Furthermore, Wandera found an alarming surge in the amount of malicious domains visited by users. A massive 200% increase per month through the quarter was attributed to a concerning rise in ad frameworks used within apps and websites that are directing users to domains with a history of malicious activity.

“The report illustrates that despite their best efforts in avoiding malware, for instance through identifying phishing attacks, users are unfortunately being caught unawares by compromised ad frameworks in trusted apps,” said Eldar Tuvey, CEO of Wandera.

“App owners themselves are not directly responsible for the adverts that may appear within their apps, as they come from the frameworks, so CIOs must help their employees with further detailed education on what may constitute a compromised ad,” he added.

Perhaps unsurprisingly, half of the top 10 data consuming apps accessed on enterprise devices were non-work-related, with Facebook, Instagram, Twitter and WhatsApp all proving popular, suggesting companies are failing to control the app usage of their employees.

“CIOs need to be appreciative of how non-work-related apps such as Facebook and Snapchat are swallowing up huge portions of corporate data allowances, leaving an enterprise at risk of bill shock. Usage rules and education are the most effective means of minimizing excessive consumption of data,” said Tuvey.

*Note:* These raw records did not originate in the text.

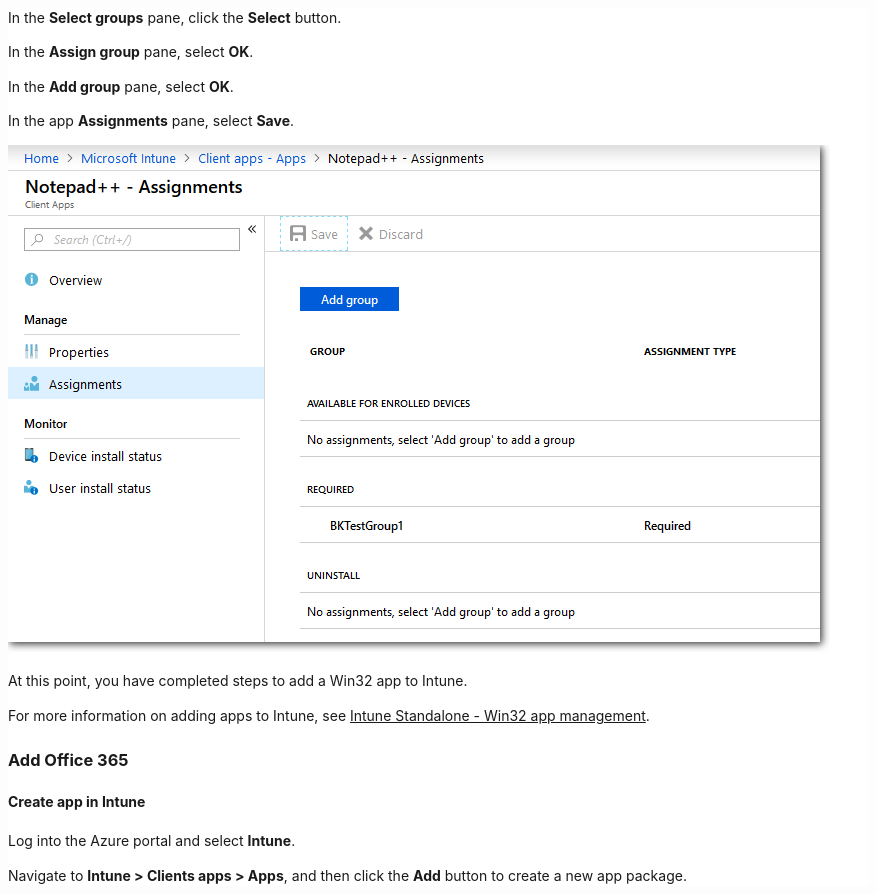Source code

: In the **Select groups** pane, click the **Select** button.

In the **Assign group** pane, select **OK**.

In the **Add group** pane, select **OK**.

In the app **Assignments** pane, select **Save**.

![Assign app step 4](images/app16.png)

At this point, you have completed steps to add a Win32 app to Intune.

For more information on adding apps to Intune, see [Intune Standalone - Win32 app management](https://docs.microsoft.com/intune/apps-win32-app-management).

### Add Office 365

#### Create app in Intune

Log into the Azure portal and select **Intune**.

Navigate to **Intune > Clients apps > Apps**, and then click the **Add** button to create a new app package.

On a more positive note, the report did find that encryption is on the up with 70% of the data from apps now encrypted, an increase of 21% in the last 12 months. Encryption of data within browsers has also risen, although this was by a less significant 13%. What this shows is that developers and brands are clearly recognizing the importance of encryption, even if there is still work to be done to ensure awareness continues to accelerate.

In a statement to Infosecurity Luis Corrons, PandaLabs technical director at Panda Security, explained that technological companies have been aware of the need for better encryption for a number of years, but issues such as implementation complexity and a lack of understanding have often prevented it being properly applied. 

However, with the general public now demanding more products and services that guarantee their privacy, companies are becoming more willing to attract customers by satisfying those requests with better encryption, Corrons added. 

“If we want to implement good layered security,” he continued, “one of these layers is undoubtedly encryption to all processes that work with critical information such as credentials, confidential documents, communications, etc. It will increase our security and is a must if we are possible targets of a cyber-attack – which is pretty much all companies these days.”